Entrent les candidats et leur show ; la mise en scène de leur personnalité de par leur usage des médias : la propagande. Deux camps parodient l'affrontement ; fruits de coalitions et d'alliances bancales et passagères, appuyés sur une base de convertis de longue date, les militants et sympathisants. Ils peuvent compter également sur le « vote réflexe ». La culture électorale française repose sur un principe identitaire simple au second tour : si je suis « de gauche », je vote PS ; si je suis « de droite », je vote UMP. La partie gauche de l'électorat semble tant remontée contre l'ancien président, que le candidat PS n'a pas réellement besoin de les contenter autrement que par sa présence au second tour.
Chacun son réservoir de votes assuré. Les indécis représentent le principal enjeu de la conquête présidentielle. C'est au centre droit et sur une partie de la droite que se joue la victoire et le candidat doit rassurer.
Le président, à l'image du monde des affaires des années 80 ; Reagan, fric et rolex, dont l'agitation détient ses aficionados. Seul rempart de la conquête du pouvoir de la gauche au niveau national (déjà à la tête des métropoles, des départements, des régions). Ces élections prennent un caractère urticant, l'ancien président semble tout autant vecteur d'allergies, jusque dans son « propre » camp. Le style Sarkozy est le véritable marqueur de l'élection : pour ou contre ce chantre du « karcher ».

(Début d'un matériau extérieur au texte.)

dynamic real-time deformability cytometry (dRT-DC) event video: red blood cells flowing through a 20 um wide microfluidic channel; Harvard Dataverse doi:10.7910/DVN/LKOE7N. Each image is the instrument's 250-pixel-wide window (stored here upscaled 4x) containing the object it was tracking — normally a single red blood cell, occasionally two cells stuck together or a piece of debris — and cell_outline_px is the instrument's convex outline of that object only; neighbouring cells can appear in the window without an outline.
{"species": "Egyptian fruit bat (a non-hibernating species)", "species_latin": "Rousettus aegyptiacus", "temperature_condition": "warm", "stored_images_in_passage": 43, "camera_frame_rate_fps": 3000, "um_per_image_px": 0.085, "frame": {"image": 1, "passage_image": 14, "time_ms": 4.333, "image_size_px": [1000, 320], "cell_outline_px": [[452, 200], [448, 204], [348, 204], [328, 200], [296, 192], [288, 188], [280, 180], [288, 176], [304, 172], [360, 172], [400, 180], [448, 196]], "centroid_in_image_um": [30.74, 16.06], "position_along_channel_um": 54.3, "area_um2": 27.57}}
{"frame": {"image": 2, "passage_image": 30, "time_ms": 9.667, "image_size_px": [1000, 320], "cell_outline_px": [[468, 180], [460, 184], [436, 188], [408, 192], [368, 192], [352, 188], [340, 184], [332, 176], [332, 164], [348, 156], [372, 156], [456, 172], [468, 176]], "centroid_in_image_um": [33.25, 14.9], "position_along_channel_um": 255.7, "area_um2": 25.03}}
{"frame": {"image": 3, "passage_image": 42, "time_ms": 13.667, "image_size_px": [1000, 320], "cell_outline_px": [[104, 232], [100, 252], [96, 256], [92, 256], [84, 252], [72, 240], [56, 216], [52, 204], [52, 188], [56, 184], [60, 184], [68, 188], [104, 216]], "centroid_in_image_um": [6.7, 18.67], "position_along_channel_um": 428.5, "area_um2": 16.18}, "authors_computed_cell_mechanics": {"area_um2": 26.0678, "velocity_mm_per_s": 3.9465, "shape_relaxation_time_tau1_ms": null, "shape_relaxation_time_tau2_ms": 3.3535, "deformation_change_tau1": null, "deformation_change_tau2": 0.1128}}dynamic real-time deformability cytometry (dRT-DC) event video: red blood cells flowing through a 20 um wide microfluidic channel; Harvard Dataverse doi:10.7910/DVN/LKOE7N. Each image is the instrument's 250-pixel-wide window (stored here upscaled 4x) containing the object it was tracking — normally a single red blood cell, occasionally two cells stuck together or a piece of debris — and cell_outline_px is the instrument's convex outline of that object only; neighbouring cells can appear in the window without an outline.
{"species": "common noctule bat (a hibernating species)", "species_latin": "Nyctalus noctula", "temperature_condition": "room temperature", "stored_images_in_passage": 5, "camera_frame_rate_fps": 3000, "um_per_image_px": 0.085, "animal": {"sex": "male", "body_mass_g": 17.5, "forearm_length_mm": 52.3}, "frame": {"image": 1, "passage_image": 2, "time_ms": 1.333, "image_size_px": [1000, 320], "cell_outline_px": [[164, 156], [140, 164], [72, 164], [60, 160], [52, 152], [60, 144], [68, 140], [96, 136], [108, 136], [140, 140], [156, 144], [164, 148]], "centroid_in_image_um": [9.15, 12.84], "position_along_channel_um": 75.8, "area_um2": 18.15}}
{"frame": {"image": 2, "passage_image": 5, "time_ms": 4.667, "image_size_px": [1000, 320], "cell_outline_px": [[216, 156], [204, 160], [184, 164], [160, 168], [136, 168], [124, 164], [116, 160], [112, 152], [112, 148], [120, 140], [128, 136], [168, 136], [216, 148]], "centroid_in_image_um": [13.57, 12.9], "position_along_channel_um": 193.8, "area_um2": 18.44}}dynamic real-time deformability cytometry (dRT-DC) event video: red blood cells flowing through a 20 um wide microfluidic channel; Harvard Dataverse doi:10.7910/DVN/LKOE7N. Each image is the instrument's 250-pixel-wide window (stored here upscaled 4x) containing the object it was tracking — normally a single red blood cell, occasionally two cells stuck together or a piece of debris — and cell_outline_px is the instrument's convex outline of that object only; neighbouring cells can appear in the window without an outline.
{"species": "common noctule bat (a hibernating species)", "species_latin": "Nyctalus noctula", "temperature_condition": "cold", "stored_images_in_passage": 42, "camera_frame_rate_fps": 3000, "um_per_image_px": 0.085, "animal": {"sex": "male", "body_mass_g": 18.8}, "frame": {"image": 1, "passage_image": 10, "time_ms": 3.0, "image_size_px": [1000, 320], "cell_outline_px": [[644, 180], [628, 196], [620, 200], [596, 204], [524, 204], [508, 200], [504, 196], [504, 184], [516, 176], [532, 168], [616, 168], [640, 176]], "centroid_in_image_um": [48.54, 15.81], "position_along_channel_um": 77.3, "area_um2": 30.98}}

Ce « bon » monsieur Hollande n'est-il pas parfait pour satisfaire cette coalition ? Un candidat rond, ni trop tannique ni trop ensoleillé, sans trop de caractère, mais qui accompagné d'un fromage bien fait... Nous sommes entre libéraux, il est juste question d'alternance.

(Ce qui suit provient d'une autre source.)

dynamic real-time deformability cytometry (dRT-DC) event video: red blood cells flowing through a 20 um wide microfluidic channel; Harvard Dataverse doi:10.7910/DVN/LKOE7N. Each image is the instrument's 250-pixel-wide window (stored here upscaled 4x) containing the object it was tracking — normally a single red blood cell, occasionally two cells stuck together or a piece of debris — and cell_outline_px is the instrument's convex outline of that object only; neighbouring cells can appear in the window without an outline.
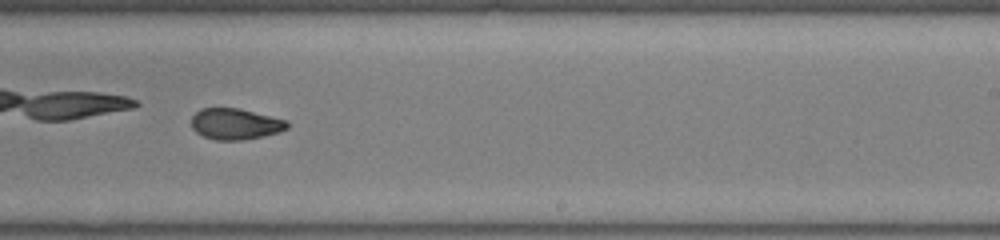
{"species": "common noctule bat (a hibernating species)", "species_latin": "Nyctalus noctula", "temperature_condition": "room temperature", "stored_images_in_passage": 53, "camera_frame_rate_fps": 3000, "um_per_image_px": 0.085, "animal": {"sex": "female", "body_mass_g": 22.0, "forearm_length_mm": 56.7}, "frame": {"image": 1, "passage_image": 38, "time_ms": 12.333, "image_size_px": [1000, 240], "cell_outline_px": [[288, 128], [280, 132], [264, 136], [244, 140], [216, 140], [204, 136], [196, 132], [192, 128], [192, 116], [200, 108], [236, 108], [288, 120]], "centroid_in_image_um": [20.01, 10.54], "position_along_channel_um": 269.0, "area_um2": 17.34}, "authors_computed_cell_mechanics": {"area_um2": 18.3226, "velocity_mm_per_s": 4.0292, "shape_relaxation_time_tau1_ms": null, "shape_relaxation_time_tau2_ms": 1.7648, "deformation_change_tau1": null, "deformation_change_tau2": 0.0657}}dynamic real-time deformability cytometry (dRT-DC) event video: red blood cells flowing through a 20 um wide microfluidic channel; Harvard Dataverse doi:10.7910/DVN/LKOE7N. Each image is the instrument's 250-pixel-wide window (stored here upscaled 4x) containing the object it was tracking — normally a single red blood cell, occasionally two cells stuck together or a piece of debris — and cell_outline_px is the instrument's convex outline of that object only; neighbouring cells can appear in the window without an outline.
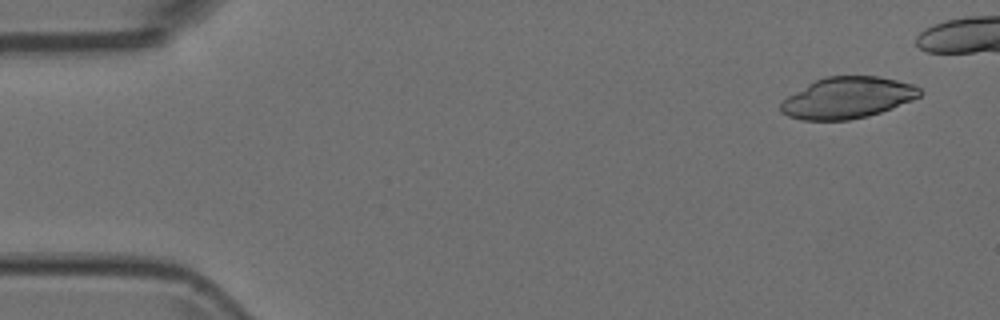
{"species": "Egyptian fruit bat (a non-hibernating species)", "species_latin": "Rousettus aegyptiacus", "temperature_condition": "room temperature", "stored_images_in_passage": 5, "camera_frame_rate_fps": 3000, "um_per_image_px": 0.085, "animal": {"sex": "female"}, "frame": {"image": 1, "passage_image": 1, "time_ms": 0.0, "image_size_px": [1000, 320], "cell_outline_px": [[924, 92], [920, 96], [912, 100], [892, 108], [868, 116], [848, 120], [800, 120], [788, 116], [780, 112], [780, 104], [788, 96], [808, 84], [824, 76], [876, 76], [896, 80], [912, 84], [920, 88]], "centroid_in_image_um": [72.04, 8.31], "position_along_channel_um": 13.0, "area_um2": 33.41}}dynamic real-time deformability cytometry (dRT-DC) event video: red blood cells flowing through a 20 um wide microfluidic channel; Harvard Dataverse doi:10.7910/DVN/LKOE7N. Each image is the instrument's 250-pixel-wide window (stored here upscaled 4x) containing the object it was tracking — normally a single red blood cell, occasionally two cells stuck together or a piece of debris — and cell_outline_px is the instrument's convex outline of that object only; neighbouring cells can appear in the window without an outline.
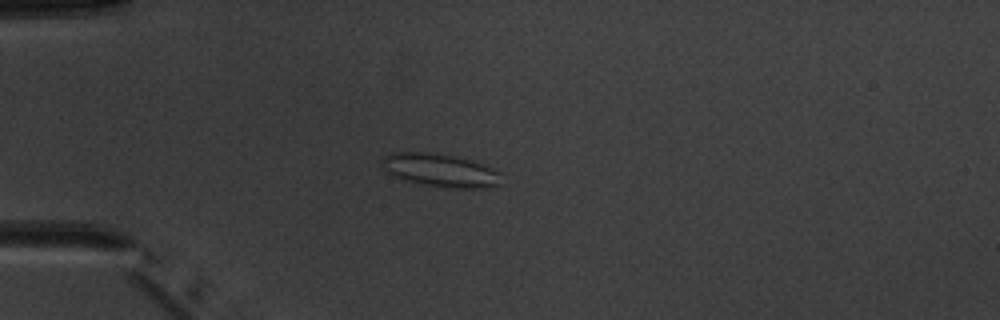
{"species": "common noctule bat (a hibernating species)", "species_latin": "Nyctalus noctula", "temperature_condition": "warm", "stored_images_in_passage": 7, "camera_frame_rate_fps": 3000, "um_per_image_px": 0.085, "animal": {"sex": "male", "body_mass_g": 20.1, "forearm_length_mm": 53.5}, "frame": {"image": 1, "passage_image": 4, "time_ms": 3.667, "image_size_px": [1000, 320], "cell_outline_px": [[500, 184], [488, 188], [456, 188], [420, 184], [404, 180], [388, 172], [380, 164], [380, 160], [384, 156], [392, 152], [428, 152], [476, 160], [500, 172]], "centroid_in_image_um": [37.44, 14.47], "position_along_channel_um": 47.6, "area_um2": 23.18}}
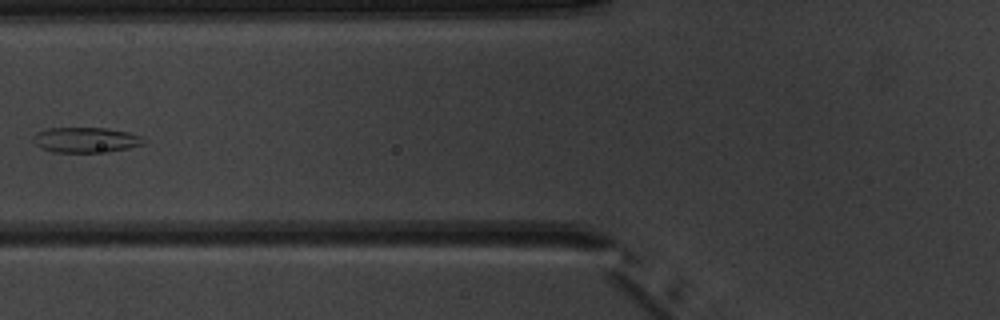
{"frame": {"image": 2, "passage_image": 6, "time_ms": 6.0, "image_size_px": [1000, 320], "cell_outline_px": [[148, 140], [144, 144], [128, 148], [108, 152], [52, 152], [40, 148], [32, 140], [32, 136], [36, 132], [48, 128], [108, 128], [128, 132], [140, 136]], "centroid_in_image_um": [7.29, 11.89], "position_along_channel_um": 118.5, "area_um2": 16.47}}
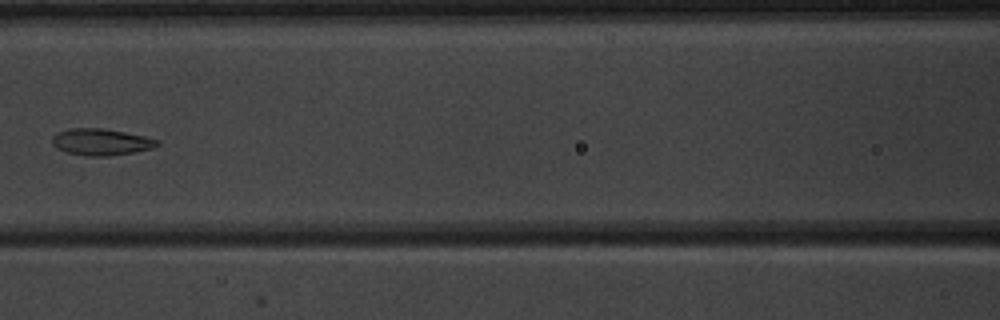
{"frame": {"image": 3, "passage_image": 7, "time_ms": 7.0, "image_size_px": [1000, 320], "cell_outline_px": [[160, 144], [152, 148], [112, 156], [84, 156], [68, 152], [56, 148], [52, 144], [52, 136], [56, 132], [72, 128], [104, 128], [144, 136], [160, 140]], "centroid_in_image_um": [8.57, 12.06], "position_along_channel_um": 158.0, "area_um2": 16.36}}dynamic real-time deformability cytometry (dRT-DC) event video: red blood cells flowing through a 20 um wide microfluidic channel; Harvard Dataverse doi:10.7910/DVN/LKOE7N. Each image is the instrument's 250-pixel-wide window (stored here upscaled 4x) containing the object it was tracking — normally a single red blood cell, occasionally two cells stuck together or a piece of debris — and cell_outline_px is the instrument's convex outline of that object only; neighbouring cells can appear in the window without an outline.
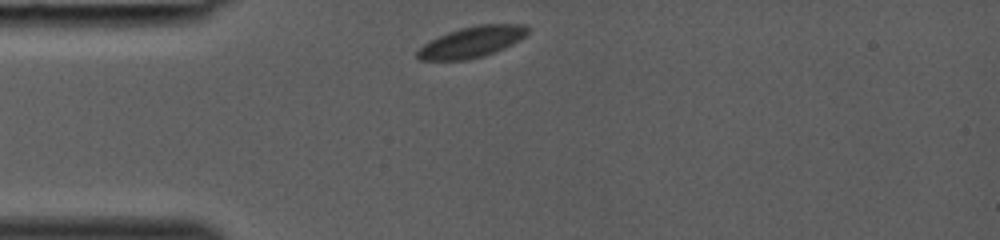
{"species": "common noctule bat (a hibernating species)", "species_latin": "Nyctalus noctula", "temperature_condition": "room temperature", "stored_images_in_passage": 27, "camera_frame_rate_fps": 3000, "um_per_image_px": 0.085, "animal": {"sex": "female", "body_mass_g": 19.0, "forearm_length_mm": 53.3}, "frame": {"image": 1, "passage_image": 1, "time_ms": 0.0, "image_size_px": [1000, 240], "cell_outline_px": [[528, 32], [520, 40], [504, 48], [484, 56], [468, 60], [420, 60], [416, 56], [416, 52], [424, 44], [448, 32], [460, 28], [476, 24], [524, 24], [528, 28]], "centroid_in_image_um": [40.11, 3.57], "position_along_channel_um": 44.9, "area_um2": 19.83}}
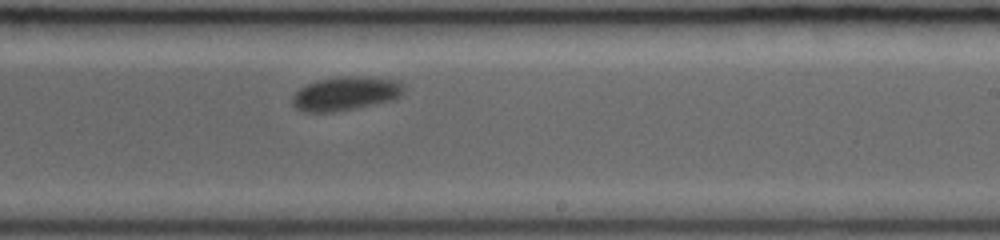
{"frame": {"image": 2, "passage_image": 16, "time_ms": 5.0, "image_size_px": [1000, 240], "cell_outline_px": [[404, 92], [400, 96], [392, 100], [336, 112], [304, 112], [296, 108], [292, 104], [292, 96], [300, 88], [308, 84], [320, 80], [348, 76], [396, 80], [404, 84]], "centroid_in_image_um": [29.37, 7.97], "position_along_channel_um": 259.6, "area_um2": 21.62}}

L'abstention fait le « coup de poing » puis disparaît
La défection de nombreux électeurs potentiels du suffrage universel est manifeste de cet écart entre la grande messe des « légitimistes » et l'éloignement ou l'écœurement des abstentionnistes. Si cette période représente un moment électrique, une tension vécue nationalement, orchestrée par les médias classiques et le vedettariat politique, tous n'y répondent pas avec le même entrain.
Pour certains avertis cette abstention s'appuie sur l'idée que le choix entre deux personnalités, apparatchiks conventionnels issues du bipartisme dominant la vie politique, de tendance néo-libérale agrémentée du keynésianisme « à la française » est une hypocrisie (cocktail dont seules les proportions varies mais dont les ingrédients sont les mêmes). Mais cette exclusion du jeu électoral n'est-elle pas davantage l'une des tristes conséquences de la misère économique, sociale et culturelle d'une partie des citoyen(ne)s, soit pour qui le vote n'a plus aucun sens, persuadé(e)s qu'il ne changera rien à leur situation, soit qu'ils n'en comprennent les règles sous-jacentes ?
Les abstentionnistes et les « blancs » sont une minorité qui représentent presque un tiers de l'électorat en moyenne sur les deux élections, désunis dans leur stratégies de refus, ils sont trop volontairement oubliés, ils demeurent une puissance symbolique forte dans l'ombre de notre démocratie.
La courte victoire
Le suspense paraît intense... roulements de tambours. Hollande ne sort du chapeau que de quelques centaines de milliers de voix. C'est juste mais suffisant pour tourner la page du courtois « casse-toi pauv' con ! ». L'Assemblée se remplit en proportion aux couleurs habituelles. La démocratie de scrutin majoritaire ne connait pas les bienfaits de la collégialité et une fois la victoire arrivée, le vainqueur se taille la part du lion. Mise au pas des alliés. Ultime signe d'une victoire totale, fait historique in-envisageable depuis la IIIème République, le Sénat passe à gauche.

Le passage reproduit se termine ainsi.